▸ What this task involves:
Report back each line of the data that contains the word "down".

▸ Records supplied:
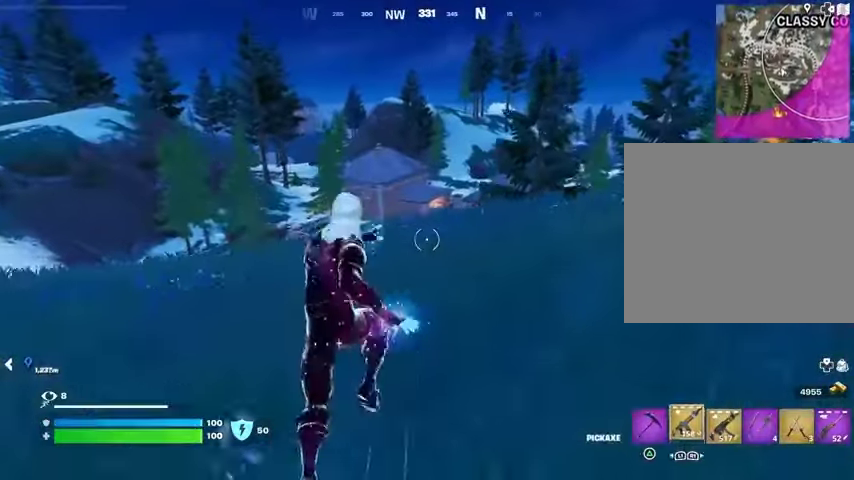
{"buttons": [], "left_stick": "up-right", "right_stick": "center", "events": [[67, "L1", "down"], [67, "R1", "up"], [133, "L1", "up"], [200, "CROSS", "down"], [200, "L1", "down"], [300, "CROSS", "up"], [300, "L1", "up"], [400, "right_stick", "right"], [500, "right_stick", "center"]]}
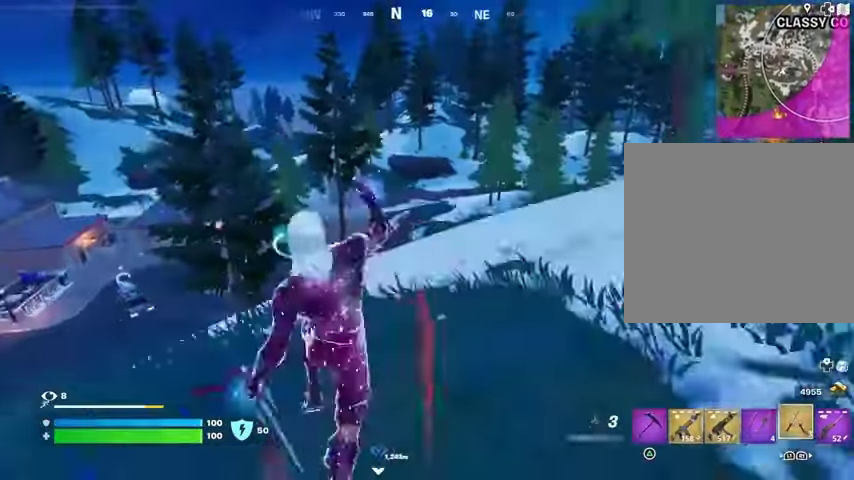
{"buttons": [], "left_stick": "up-right", "right_stick": "center", "events": []}
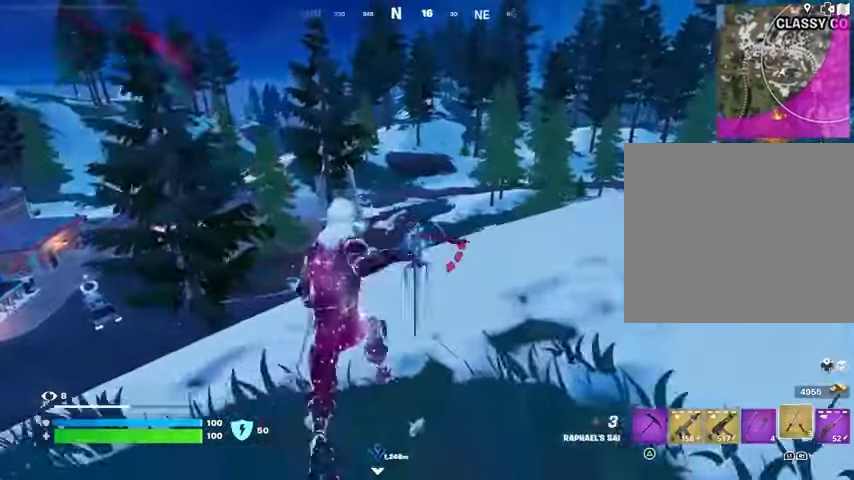
{"buttons": [], "left_stick": "up-right", "right_stick": "center", "events": []}
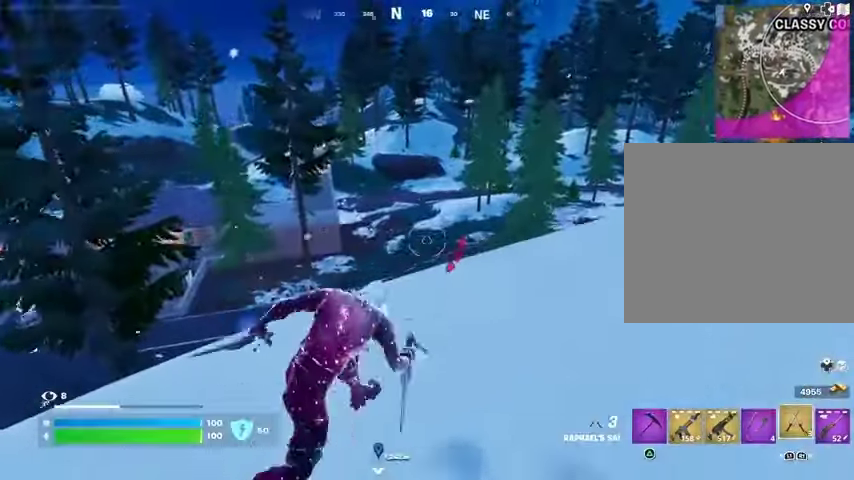
{"buttons": [], "left_stick": "left", "right_stick": "center", "events": [[233, "right_stick", "left"], [267, "left_stick", "up"], [300, "L1", "down"], [367, "L1", "up"], [400, "right_stick", "center"], [433, "left_stick", "left"]]}
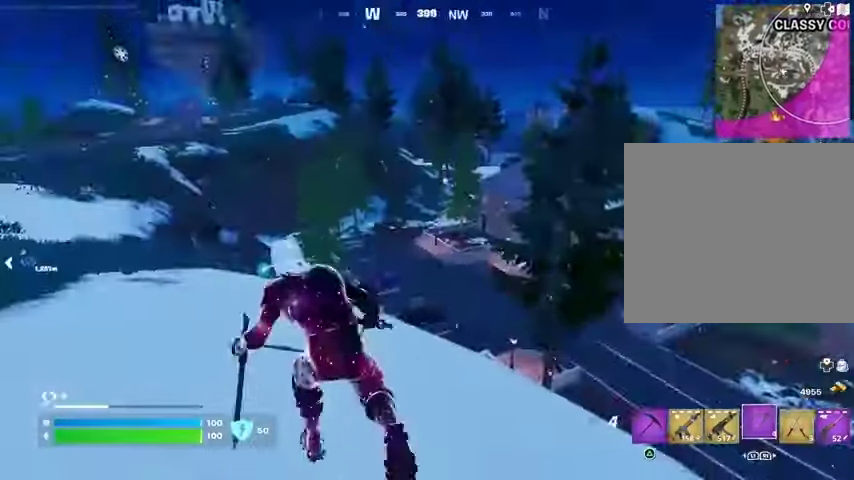
{"buttons": [], "left_stick": "down", "right_stick": "center", "events": [[200, "right_stick", "right"], [233, "left_stick", "down-left"], [333, "left_stick", "down"], [333, "right_stick", "center"]]}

▸ Answer for this exercise:
{"buttons": [], "left_stick": "up-right", "right_stick": "center", "events": [[67, "L1", "down"], [67, "R1", "up"], [133, "L1", "up"], [200, "CROSS", "down"], [200, "L1", "down"], [300, "CROSS", "up"], [300, "L1", "up"], [400, "right_stick", "right"], [500, "right_stick", "center"]]}
{"buttons": [], "left_stick": "left", "right_stick": "center", "events": [[233, "right_stick", "left"], [267, "left_stick", "up"], [300, "L1", "down"], [367, "L1", "up"], [400, "right_stick", "center"], [433, "left_stick", "left"]]}
{"buttons": [], "left_stick": "down", "right_stick": "center", "events": [[200, "right_stick", "right"], [233, "left_stick", "down-left"], [333, "left_stick", "down"], [333, "right_stick", "center"]]}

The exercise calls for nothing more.